Pictures paired with source code
===

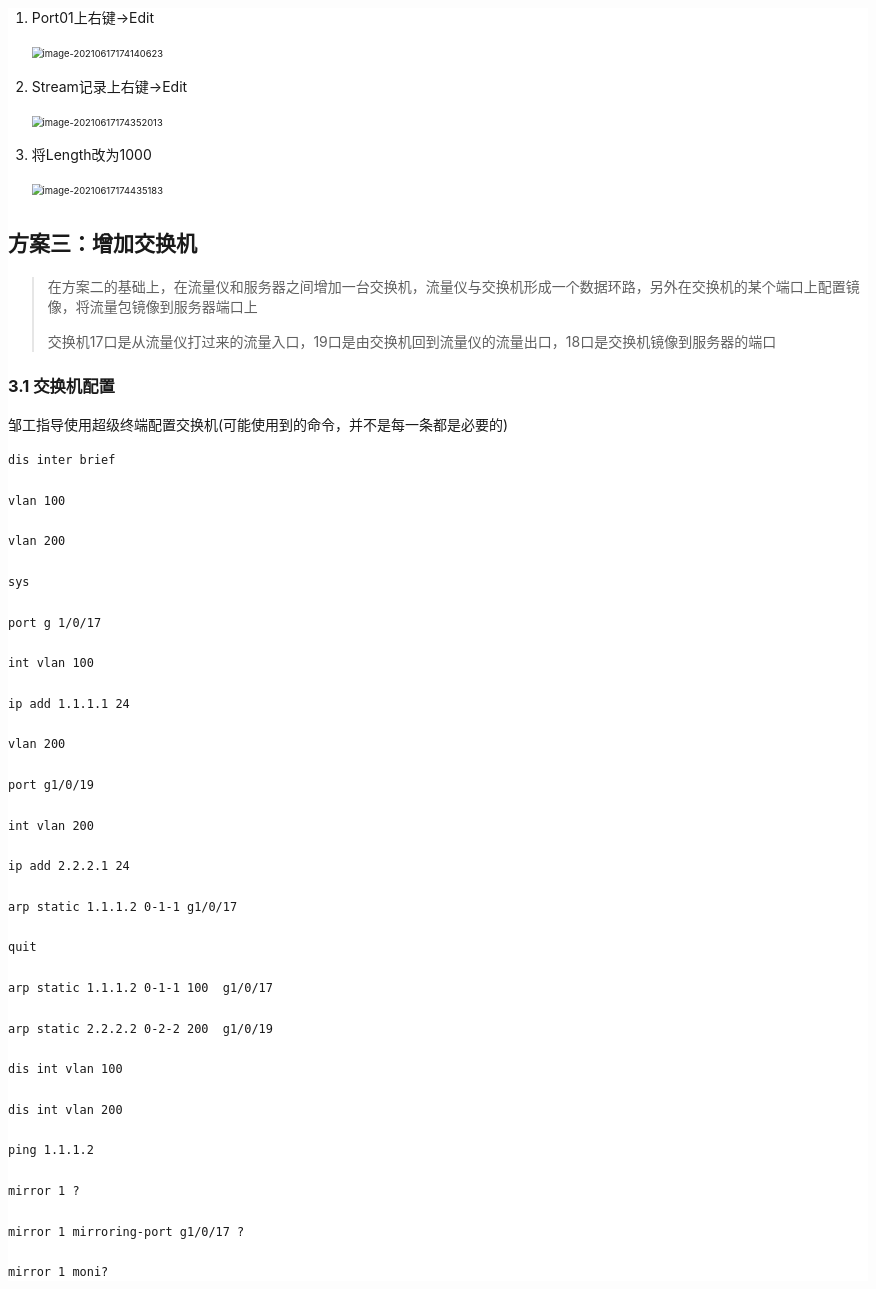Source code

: 1. Port01上右键->Edit

   <img src="C:\Users\16090\AppData\Roaming\Typora\typora-user-images\image-20210617174140623.png" alt="image-20210617174140623" style="zoom:67%;" />

2. Stream记录上右键->Edit

   <img src="C:\Users\16090\AppData\Roaming\Typora\typora-user-images\image-20210617174352013.png" alt="image-20210617174352013" style="zoom:67%;" />

3. 将Length改为1000

   <img src="C:\Users\16090\AppData\Roaming\Typora\typora-user-images\image-20210617174435183.png" alt="image-20210617174435183" style="zoom:67%;" />



## 方案三：增加交换机

> ​	在方案二的基础上，在流量仪和服务器之间增加一台交换机，流量仪与交换机形成一个数据环路，另外在交换机的某个端口上配置镜像，将流量包镜像到服务器端口上
>
> ​	交换机17口是从流量仪打过来的流量入口，19口是由交换机回到流量仪的流量出口，18口是交换机镜像到服务器的端口

### 3.1 交换机配置

​	邹工指导使用超级终端配置交换机(可能使用到的命令，并不是每一条都是必要的)

```shell
dis inter brief

vlan 100

vlan 200

sys

port g 1/0/17

int vlan 100

ip add 1.1.1.1 24

vlan 200

port g1/0/19

int vlan 200

ip add 2.2.2.1 24

arp static 1.1.1.2 0-1-1 g1/0/17

quit

arp static 1.1.1.2 0-1-1 100  g1/0/17

arp static 2.2.2.2 0-2-2 200  g1/0/19

dis int vlan 100

dis int vlan 200

ping 1.1.1.2

mirror 1 ?

mirror 1 mirroring-port g1/0/17 ?

mirror 1 moni?
```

===

### [WHAT YOU HAVE TO DO]
Write the records out exactly once more, leaving off the pictures.

### [RESPONSE TO THE TASK]
Source code

: 1. Port01上右键->Edit

   <img src="C:\Users\16090\AppData\Roaming\Typora\typora-user-images\image-20210617174140623.png" alt="image-20210617174140623" style="zoom:67%;" />

2. Stream记录上右键->Edit

   <img src="C:\Users\16090\AppData\Roaming\Typora\typora-user-images\image-20210617174352013.png" alt="image-20210617174352013" style="zoom:67%;" />

3. 将Length改为1000

   <img src="C:\Users\16090\AppData\Roaming\Typora\typora-user-images\image-20210617174435183.png" alt="image-20210617174435183" style="zoom:67%;" />



## 方案三：增加交换机

> ​	在方案二的基础上，在流量仪和服务器之间增加一台交换机，流量仪与交换机形成一个数据环路，另外在交换机的某个端口上配置镜像，将流量包镜像到服务器端口上
>
> ​	交换机17口是从流量仪打过来的流量入口，19口是由交换机回到流量仪的流量出口，18口是交换机镜像到服务器的端口

### 3.1 交换机配置

​	邹工指导使用超级终端配置交换机(可能使用到的命令，并不是每一条都是必要的)

```shell
dis inter brief

vlan 100

vlan 200

sys

port g 1/0/17

int vlan 100

ip add 1.1.1.1 24

vlan 200

port g1/0/19

int vlan 200

ip add 2.2.2.1 24

arp static 1.1.1.2 0-1-1 g1/0/17

quit

arp static 1.1.1.2 0-1-1 100  g1/0/17

arp static 2.2.2.2 0-2-2 200  g1/0/19

dis int vlan 100

dis int vlan 200

ping 1.1.1.2

mirror 1 ?

mirror 1 mirroring-port g1/0/17 ?

mirror 1 moni?
```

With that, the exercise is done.